Retailers use the midyear global annual brand value rankings tables to demonstrate successful growth and increasing market penetration. The simultaneous release this year of the Brand Finance and WPP’s BrandZ tables are more likely to be used as antennae to see which brands will best weather the Covid-19 pandemic.

Local retail experts say brands that are nimble and online-ready are more likely to survive. BrandZ chair David Roth notes: "The coronavirus crisis underscores the essential role retail plays in our daily lives and the overall global economy; we are seeing some heroic examples of retail companies stepping up to meet consumer needs."

Roth says the top retailers in the 2020 ranking illustrate the scale of activity making brands meaningfully different and of importance to consumers in the coronavirus age: "Amazon (No 1, $415.9bn) is managing demand and reducing its speed of delivery to prioritise key products; Alibaba’s (No 2, $152.5bn) subsidiary Ali Cloud used artificial intelligence to help medics in China significantly shorten the coronavirus diagnosis time; Louis Vuitton (No 5, $51.8bn) parent company LVMH took only 72 hours to convert its production lines to make hand sanitiser; and Chinese e-commerce brand JD (No 13, $25.5bn) delivered medical supplies and food, using its extensive distribution network."

On the BrandZ research, the fastest-riser category is dominated by pure retail, with grocery outlets experiencing a boom in demand as people stock up.

Unsurprisingly, the digital-native brands scored highly — Amazon, JD and Alibaba were up 32%, 24% and 16% respectively.

BrandZ says smart retailers are resisting the temptation to cut back on advertising investment, learning lessons from China where brands that went dark are struggling to reconnect during the early stages of recovery as consumers opt for those that actively demonstrated support.
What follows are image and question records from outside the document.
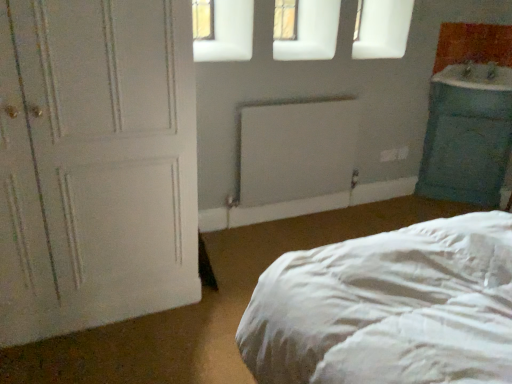
Question: From the image's perspective, is teal fabric pillow at right located above white matte radiator at center?

Choices:
 (A) no
 (B) yes

Answer: (B)

Question: Considering the relative sizes of teal fabric pillow at right and white matte radiator at center in the image provided, is teal fabric pillow at right wider than white matte radiator at center?

Choices:
 (A) yes
 (B) no

Answer: (A)

Question: Does teal fabric pillow at right have a smaller size compared to white matte radiator at center?

Choices:
 (A) yes
 (B) no

Answer: (B)

Question: From the image's perspective, does teal fabric pillow at right appear lower than white matte radiator at center?

Choices:
 (A) yes
 (B) no

Answer: (B)

Question: Is teal fabric pillow at right oriented towards white matte radiator at center?

Choices:
 (A) no
 (B) yes

Answer: (B)

Question: Is teal fabric pillow at right facing away from white matte radiator at center?

Choices:
 (A) yes
 (B) no

Answer: (B)

Question: Is blue glossy sink at right closer to the viewer compared to white matte radiator at center?

Choices:
 (A) no
 (B) yes

Answer: (A)

Question: Is the depth of blue glossy sink at right greater than that of white matte radiator at center?

Choices:
 (A) no
 (B) yes

Answer: (B)

Question: Is blue glossy sink at right aimed at white matte radiator at center?

Choices:
 (A) no
 (B) yes

Answer: (A)

Question: Does blue glossy sink at right appear on the left side of white matte radiator at center?

Choices:
 (A) no
 (B) yes

Answer: (A)

Question: From the image's perspective, is blue glossy sink at right beneath white matte radiator at center?

Choices:
 (A) no
 (B) yes

Answer: (A)

Question: Is blue glossy sink at right turned away from white matte radiator at center?

Choices:
 (A) yes
 (B) no

Answer: (B)

Question: Is white matte door at left facing towards white matte radiator at center?

Choices:
 (A) yes
 (B) no

Answer: (B)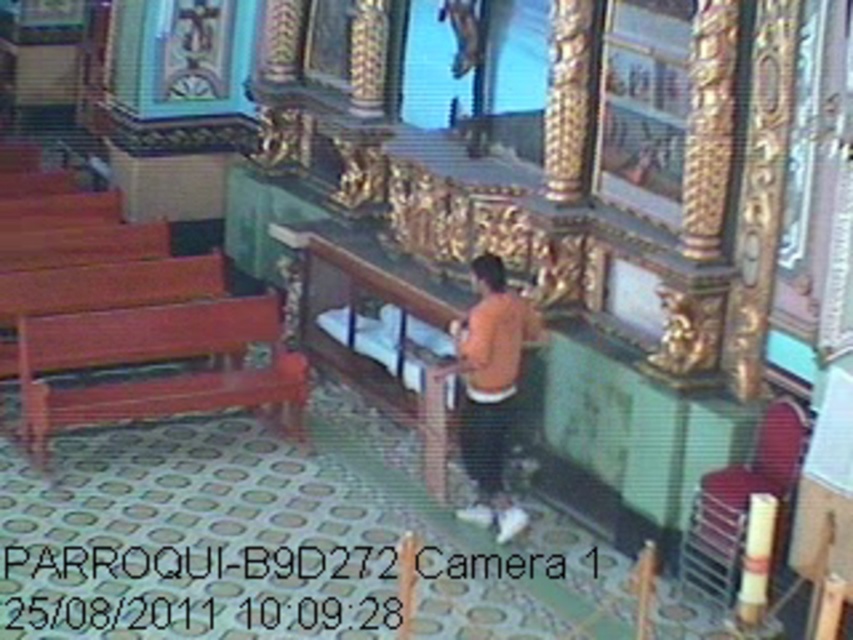
Question: Which point is farther from the camera taking this photo?

Choices:
 (A) (482, 316)
 (B) (112, 336)

Answer: (B)

Question: Is wooden polished bench at left below orange matte shirt at center?

Choices:
 (A) no
 (B) yes

Answer: (A)

Question: Can you confirm if wooden polished bench at left is positioned above orange matte shirt at center?

Choices:
 (A) yes
 (B) no

Answer: (A)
It’s pointless making a direct brand-value comparison between the two surveys as different methodologies are employed. But the trends remain largely the same.

The Brand Finance study says retail brands are likely to record mixed fortunes as a result of the Covid-19 pandemic, with e-commerce brands predicted to fare the best while automotive retailers are expected to suffer.

Brand Finance is also predicting a modest post-pandemic future in the retail sector.

"The top 50 most valuable retail brands, on average, should undergo a slight increase in brand value following the pandemic, growing a modest 1% in brand value — a result of the majority of the brands in the ranking either being e-commerce brands or dominant, well-known brands, which tend to have strong e-commerce capabilities."

A trend that is likely to be mirrored in SA is the future of the apparel sector, which Brand Finance says will be heavily hit by Covid-19, with brands across the sector potentially losing up to 20% of their brand value.

In its survey Amazon remains a cut above the rest, breaking the so-far-unattainable $200bn brand value mark, 18% up from $187.9bn last year. Amazon’s brand value has now reached $220.8bn, with second-placed Walmart far behind on $77.5bn.

Brand Finance notes that as with fellow e-commerce brands, Amazon has been negotiating the unprecedented surge in demand as consumers turn online, in the wake of widespread store closures.

This spike has not come without its challenges. Amazon’s logistics and supply-chain network is being stretched to uncharted levels and the brand’s next-day delivery service is being compromised, with fulfilment and third-party vendors extending their lead times considerably.

First-time users of the platform will not be experiencing the world-leading level of speed that the brand prides itself on, which could jeopardise its long-term reputation.